President von der Leyen said: “Negotiations are still ongoing. However, given that the end of the transition is very near, there is no guarantee that if and when an agreement is found, it can enter into force on time. Our responsibility is to be prepared for all eventualities, including not having a deal in place with the UK on 1 January 2021. That is why we are coming forward with these measures today”.
• Basic air connectivity: A proposal for a regulation to ensure the provision of certain air services between the UK and the EU for 6 months, provided the UK ensures the same.
• Aviation safety: A proposal for a Regulation ensuring that various safety certificates for products can continue to be used in EU aircraft without disruption, thereby avoiding the grounding of EU aircraft.

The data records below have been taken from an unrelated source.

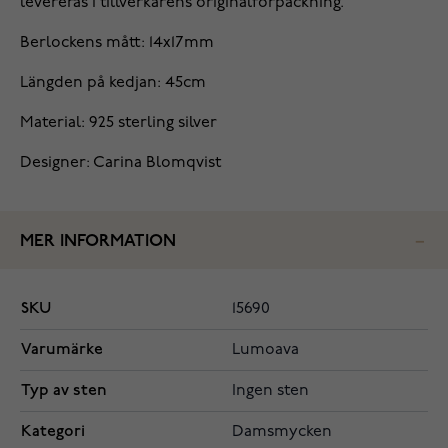
levereras i tillverkarens originalförpackning.
Berlockens mått: 14x17mm
Längden på kedjan: 45cm
Material: 925 sterling silver
Designer: Carina Blomqvist
MER INFORMATION
SKU
15690
Varumärke
Lumoava
Typ av sten
Ingen sten
Kategori
Damsmycken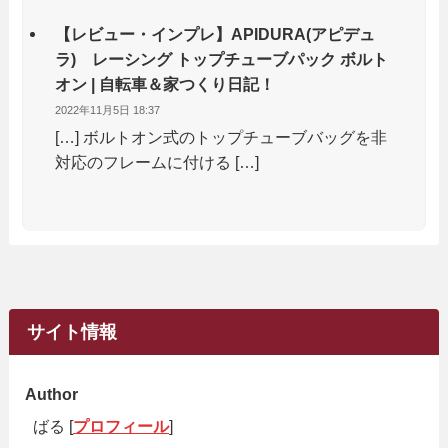
【レビュー・インプレ】APIDURA(アピデュ
ラ) レーシング トップチューブパック ボルト
オン | 自転車＆家つくり日記！
2022年11月5日 18:37
[…] ボルトオン式のトップチューブバッグを非
対応のフレームに付ける […]
サイト情報
Author
ばる [
プロフィール
]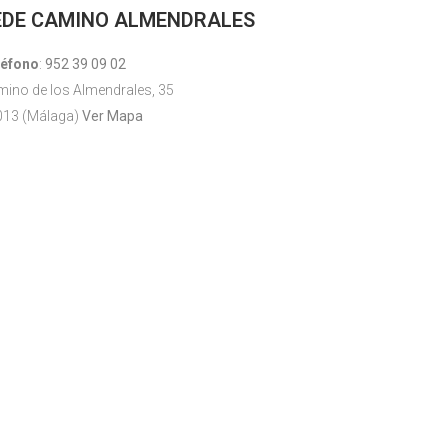
EDE CAMINO ALMENDRALES
léfono
:
952 39 09 02
ino de los Almendrales, 35
013 (Málaga)
Ver Mapa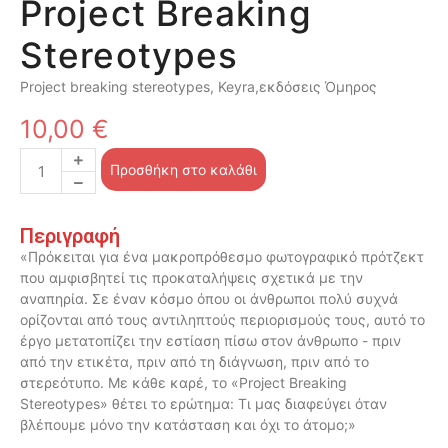
Project Breaking
Stereotypes
Project breaking stereotypes, Keyra,εκδόσεις Όμηρος
10,00
€
Προσθήκη στο καλάθι
Περιγραφή
«Πρόκειται για ένα μακροπρόθεσμο φωτογραφικό πρότζεκτ
που αμφισβητεί τις προκαταλήψεις σχετικά με την
αναπηρία. Σε έναν κόσμο όπου οι άνθρωποι πολύ συχνά
ορίζονται από τους αντιληπτούς περιορισμούς τους, αυτό το
έργο μετατοπίζει την εστίαση πίσω στον άνθρωπο - πριν
από την ετικέτα, πριν από τη διάγνωση, πριν από το
στερεότυπο. Με κάθε καρέ, το «Project Breaking
Stereotypes» θέτει το ερώτημα: Τι μας διαφεύγει όταν
βλέπουμε μόνο την κατάσταση και όχι το άτομο;»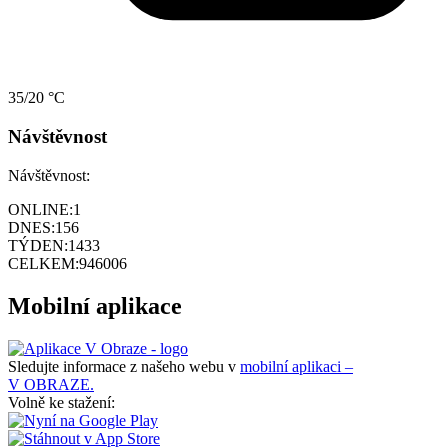
35/20 °C
Návštěvnost
Návštěvnost:
ONLINE:
1
DNES:
156
TÝDEN:
1433
CELKEM:
946006
Mobilní aplikace
Sledujte informace z našeho webu v
mobilní aplikaci –
V OBRAZE.
Volně ke stažení: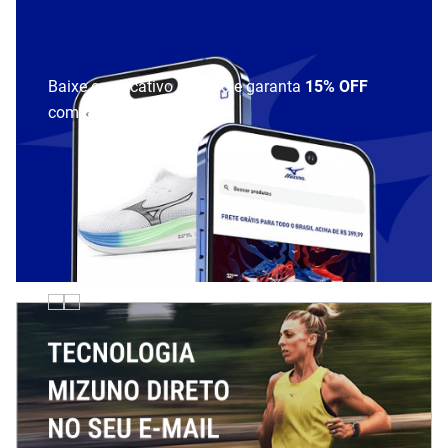
Baixe o aplicativo Mizuno e garanta
15% OFF
com cupom
APP15
.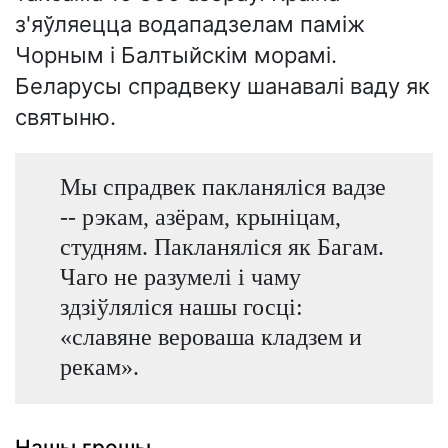
з'яўляецца водападзелам паміж
Чорным і Балтыйскім морамі.
Беларусы спрадвеку шанавалі ваду як
святыню.
Мы спрадвек пакланяліся вадзе
-- рэкам, азёрам, крыніцам,
студням. Пакланяліся як Багам.
Чаго не разумелі і чаму
здзіўляліся нашы госці:
«славяне вероваша кладзем и
рекам».
Нашы грошы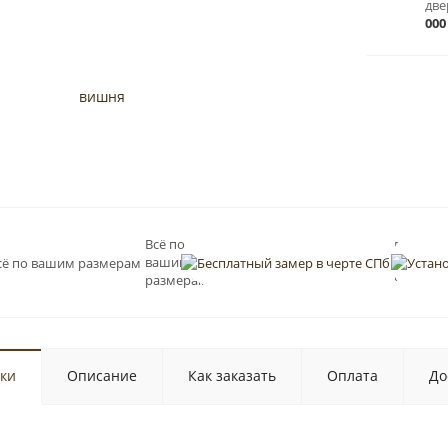
две
000
Всё по
Бесплат
вашим
замер в
черте С
размерам
ки
Описание
Как заказать
Оплата
До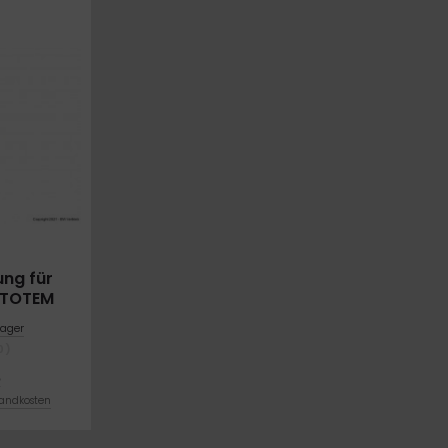
ng für
 TOTEM
Carry
ager
0)
R
andkosten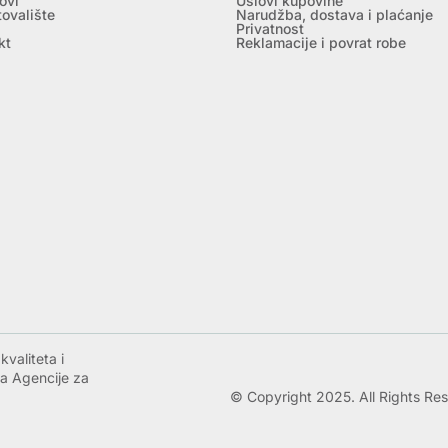
ovi
Uslovi kupovine
tovalište
Narudžba, dostava i plaćanje
Privatnost
kt
Reklamacije i povrat robe
valiteta i
a Agencije za
© Copyright 2025. All Rights Re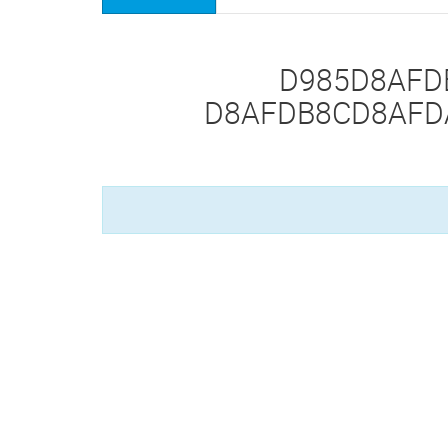
'D985D8AF
D8AFDB8CD8AFD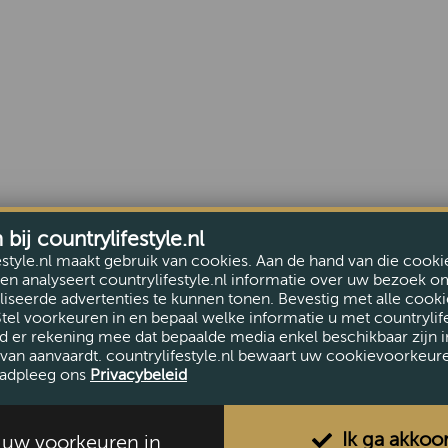
ij countrylifestyle.nl
estyle.nl maakt gebruik van cookies. Aan de hand van die cooki
en analyseert countrylifestyle.nl informatie over uw bezoek o
iseerde advertenties te kunnen tonen. Bevestig met alle cooki
Stel voorkeuren in en bepaal welke informatie u met countrylife
d er rekening mee dat bepaalde media enkel beschikbaar zijn i
van aanvaardt. countrylifestyle.nl bewaart uw cookievoorkeur
adpleeg ons
Privacybeleid
Ik ga akkoo
l uw voorkeuren in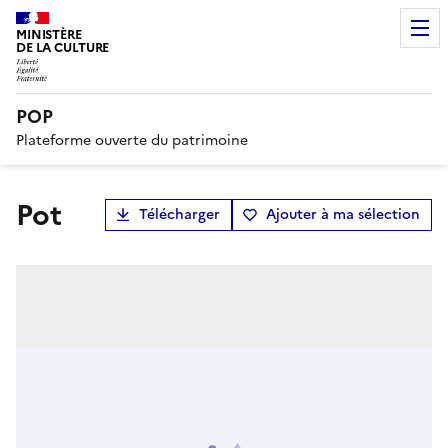
MINISTÈRE
DE LA CULTURE
POP
Plateforme ouverte du patrimoine
pot
Télécharger
Ajouter à ma sélection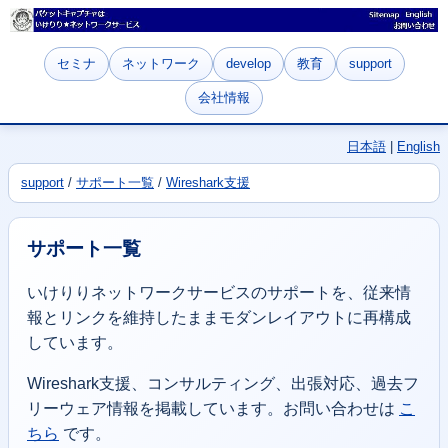
セミナ
ネットワーク
develop
教育
support
会社情報
日本語
|
English
support
/
サポート一覧
/
Wireshark支援
サポート一覧
いけりりネットワークサービスのサポートを、従来情
報とリンクを維持したままモダンレイアウトに再構成
しています。
Wireshark支援、コンサルティング、出張対応、過去フ
リーウェア情報を掲載しています。お問い合わせは
こ
ちら
です。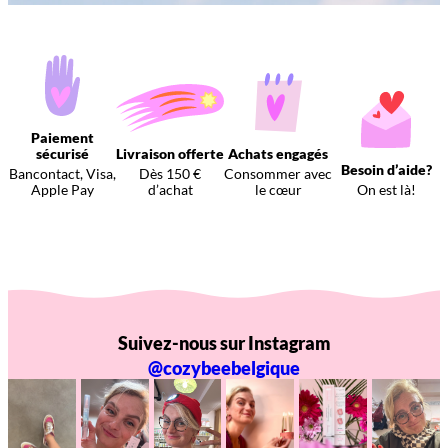
Paiement
sécurisé
Livraison offerte
Achats engagés
Besoin d’aide?
Bancontact, Visa,
Dès 150 €
Consommer avec
Apple Pay
d’achat
le cœur
On est là!
Suivez-nous sur Instagram
@cozybeebelgique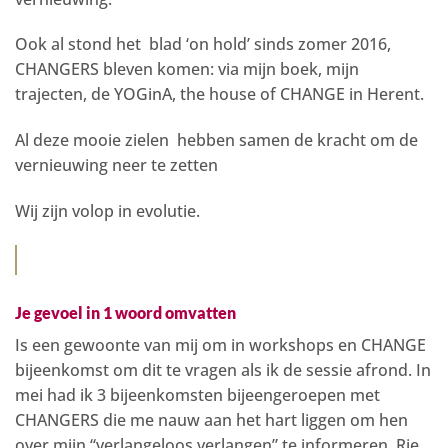
Ook al stond het blad ‘on hold’ sinds zomer 2016,
CHANGERS bleven komen: via mijn boek, mijn
trajecten, de YOGinA, the house of CHANGE in Herent.
Al deze mooie zielen hebben samen de kracht om de
vernieuwing neer te zetten
Wij zijn volop in evolutie.
Je gevoel in 1 woord omvatten
Is een gewoonte van mij om in workshops en CHANGE
bijeenkomst om dit te vragen als ik de sessie afrond. In
mei had ik 3 bijeenkomsten bijeengeroepen met
CHANGERS die me nauw aan het hart liggen om hen
over mijn “verlangeloos verlangen” te informeren. Rie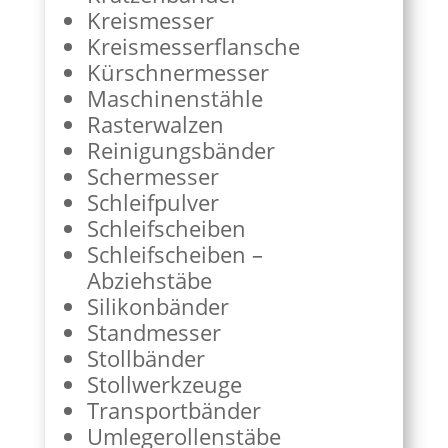
Kreismesser
Kreismesserflansche
Kürschnermesser
Maschinenstähle
Rasterwalzen
Reinigungsbänder
Schermesser
Schleifpulver
Schleifscheiben
Schleifscheiben –
Abziehstäbe
Silikonbänder
Standmesser
Stollbänder
Stollwerkzeuge
Transportbänder
Umlegerollenstäbe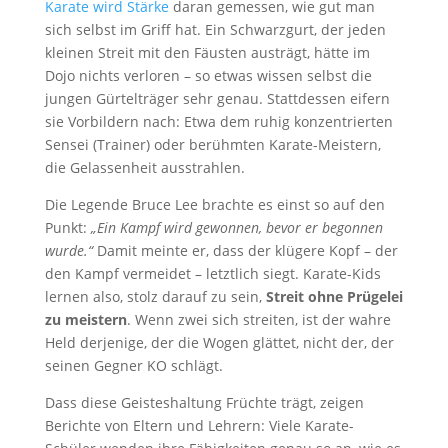
Karate wird Stärke
daran gemessen, wie gut man
sich selbst im Griff hat. Ein Schwarzgurt, der jeden
kleinen Streit mit den Fäusten austrägt, hätte im
Dojo nichts verloren – so etwas wissen selbst die
jungen Gürtelträger sehr genau. Stattdessen eifern
sie Vorbildern nach: Etwa dem ruhig konzentrierten
Sensei (Trainer) oder berühmten Karate-Meistern,
die Gelassenheit ausstrahlen.
Die Legende Bruce Lee brachte es einst so auf den
Punkt:
„Ein Kampf wird gewonnen, bevor er begonnen
wurde.“
Damit meinte er, dass der klügere Kopf – der
den Kampf vermeidet – letztlich siegt. Karate-Kids
lernen also, stolz darauf zu sein,
Streit ohne Prügelei
zu meistern
. Wenn zwei sich streiten, ist der wahre
Held derjenige, der die Wogen glättet, nicht der, der
seinen Gegner KO schlägt.
Dass diese Geisteshaltung Früchte trägt, zeigen
Berichte von Eltern und Lehrern: Viele Karate-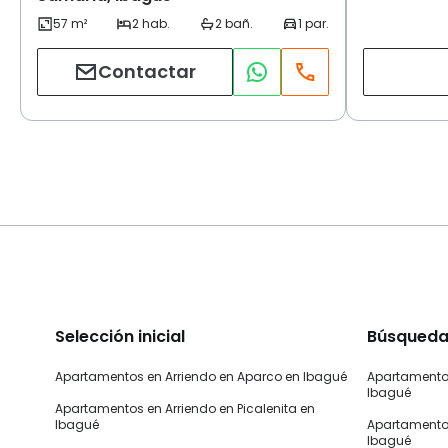
Contactar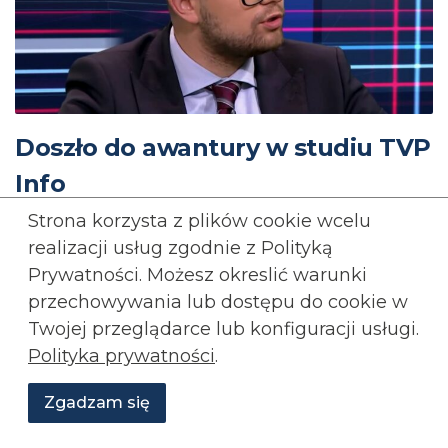
Doszło do awantury w studiu TVP
Info
Strona korzysta z plików cookie wcelu
1 sierpnia, 2026
realizacji usług zgodnie z Polityką
Prywatności. Możesz okreslić warunki
WOJCIECH MACHULSKI
BEZPIECZEŃSTWO
przechowywania lub
dostępu do cookie w
KONFEDERACJA
OBRONNOŚĆ
Twojej przeglądarce lub konfiguracji usługi.
Rozwiń wpis...
Polityka prywatności
.
Rozwiń
komentarze (
3
)
Zgadzam się
Wesprzyj
O
Aktualności
Transmisje
Grafiki
nas
Konfederacji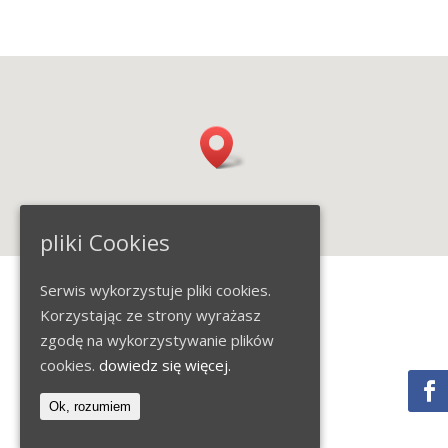
pliki Cookies
Serwis wykorzystuje pliki cookies.
Korzystając ze strony wyrażasz
ADRESS

zgodę na wykorzystywanie plików
ul.Jasna 15 lokal 3
cookies.
dowiedz się więcej.
70-777, Szczecin
Ok, rozumiem
TELEFON
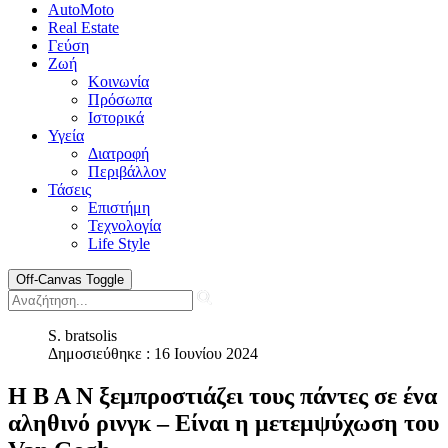
AutoMoto
Real Estate
Γεύση
Ζωή
Κοινωνία
Πρόσωπα
Ιστορικά
Υγεία
Διατροφή
Περιβάλλον
Τάσεις
Επιστήμη
Τεχνολογία
Life Style
Off-Canvas Toggle
S. bratsolis
Δημοσιεύθηκε : 16 Ιουνίου 2024
Η Β Α Ν ξεμπροστιάζει τους πάντες σε ένα
αληθινό ρινγκ – Είναι η μετεμψύχωση του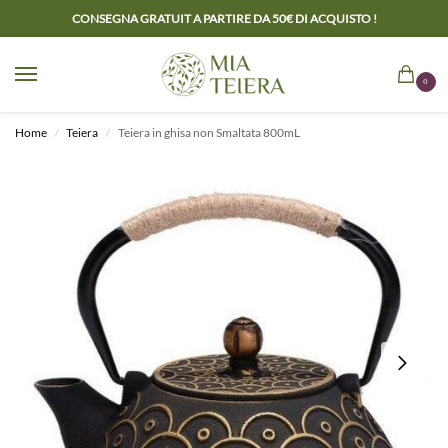
CONSEGNA GRATUIT A PARTIRE DA 50€ DI ACQUISTO !
0
Home
Teiera
Teiera in ghisa non Smaltata 800mL
/
/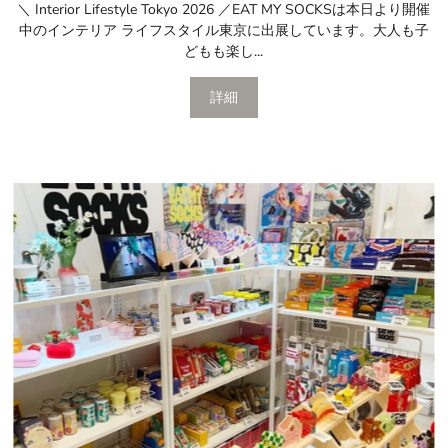
＼ Interior Lifestyle Tokyo 2026 ／EAT MY SOCKSは本日より開催
中のインテリア ライフスタイル東京に出展しています。大人も子
どもも楽し...
詳細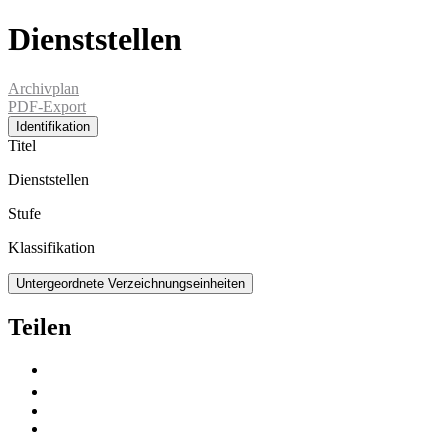
Dienststellen
Archivplan
PDF-Export
Identifikation
Titel
Dienststellen
Stufe
Klassifikation
Untergeordnete Verzeichnungseinheiten
Teilen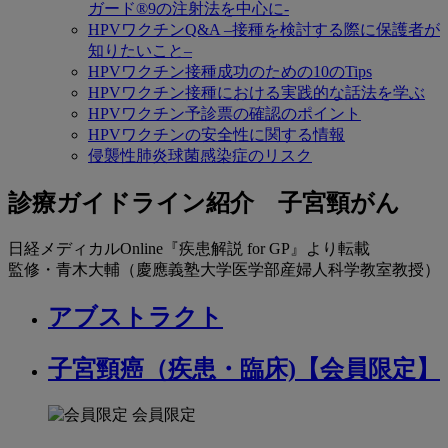
ガード®9の注射法を中心に-
HPVワクチンQ&A –接種を検討する際に保護者が
知りたいこと–
HPVワクチン接種成功のための10のTips
HPVワクチン接種における実践的な話法を学ぶ
HPVワクチン予診票の確認のポイント
HPVワクチンの安全性に関する情報
侵襲性肺炎球菌感染症のリスク
診
診療ガイドライン紹介 子宮頸がん
療
日経メディカルOnline『疾患解説 for GP』より転載
ガ
監修・青木大輔（慶應義塾大学医学部産婦人科学教室教授）
イ
アブストラクト
ド
ラ
子宮頸癌（疾患・臨床)【会員限定】
イ
会員限定
ン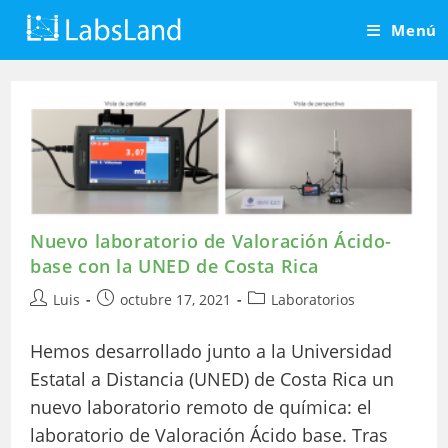
Saltar
Menú
al
contenido
Nuevo laboratorio de Valoración Ácido-
base con la UNED de Costa Rica
Autor
Publicación
Categoría
Luis
octubre 17, 2021
Laboratorios
de
de
de
la
la
la
Hemos desarrollado junto a la Universidad
entrada:
entrada:
entrada:
Estatal a Distancia (UNED) de Costa Rica un
nuevo laboratorio remoto de química: el
laboratorio de Valoración Ácido base. Tras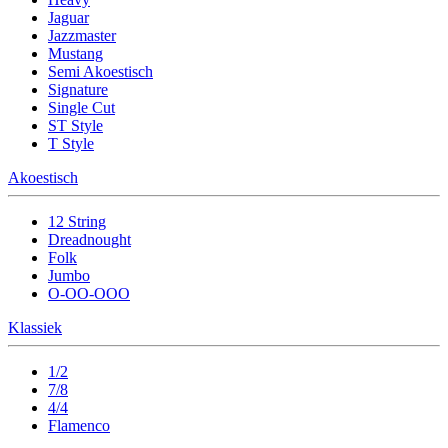
Jaguar
Jazzmaster
Mustang
Semi Akoestisch
Signature
Single Cut
ST Style
T Style
Akoestisch
12 String
Dreadnought
Folk
Jumbo
O-OO-OOO
Klassiek
1/2
7/8
4/4
Flamenco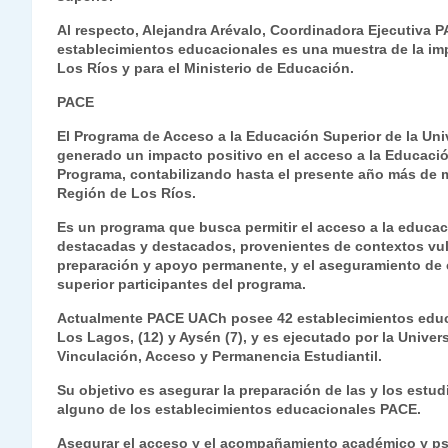
Al respecto, Alejandra Arévalo, Coordinadora Ejecutiva
establecimientos educacionales es una muestra de la im
Los Ríos y para el Ministerio de Educación.
PACE
El Programa de Acceso a la Educación Superior de la Univ
generado un impacto positivo en el acceso a la Educación
Programa, contabilizando hasta el presente año más de m
Región de Los Ríos.
Es un programa que busca permitir el acceso a la educa
destacadas y destacados, provenientes de contextos vuln
preparación y apoyo permanente, y el aseguramiento de c
superior participantes del programa.
Actualmente PACE UACh posee 42 establecimientos educac
Los Lagos, (12) y Aysén (7), y es ejecutado por la Univer
Vinculación, Acceso y Permanencia Estudiantil.
Su objetivo es asegurar la preparación de las y los estud
alguno de los establecimientos educacionales PACE.
Asegurar el acceso y el acompañamiento académico y psi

• Basic road connectivity: A proposal for a regulation covering basic connectivity with regard to both road freight, and road passenger transport for 6 months, provided the UK assures the same to EU hauliers.
• Fisheries: A proposal for a Regulation to create the appropriate legal framework until 31 December 2021, or until a fisheries agreement with the UK has been concluded – whichever date is earlier – for continued reciprocal access by EU and UK vessels to each other’s waters after 31 December 2020. In order to guarantee the sustainability of fisheries and in light of the importance of fisheries for the economic livelihood of many communities, it is necessary to facilitate the procedures of authorisation of fishing vessels.
“The Commission will work closely with the European Parliament and Council with a view to facilitate entry into application on 1 January 2021 of all four proposed Regulations.
Readiness and preparedness for 1 January 2021 is now more important than ever. Disruption will happen with or without an agreement between the EU and the UK on their future relationship. This is the natural consequence of the United Kingdom’s decision to leave the Union and to no longer participate in the EU Single Market and Customs Union.
The Commission, it says, has always been very clear about this.”
So regardless of whether a deal is struck, change is on the horizon from January 1st and all those intending to holiday in Spain during the first few months of the year should be extremely careful about making too many detailed plans until it’s a little clearer exactly what the situation will be regarding coronavirus, as this could well prevent UK nationals from entering Europe.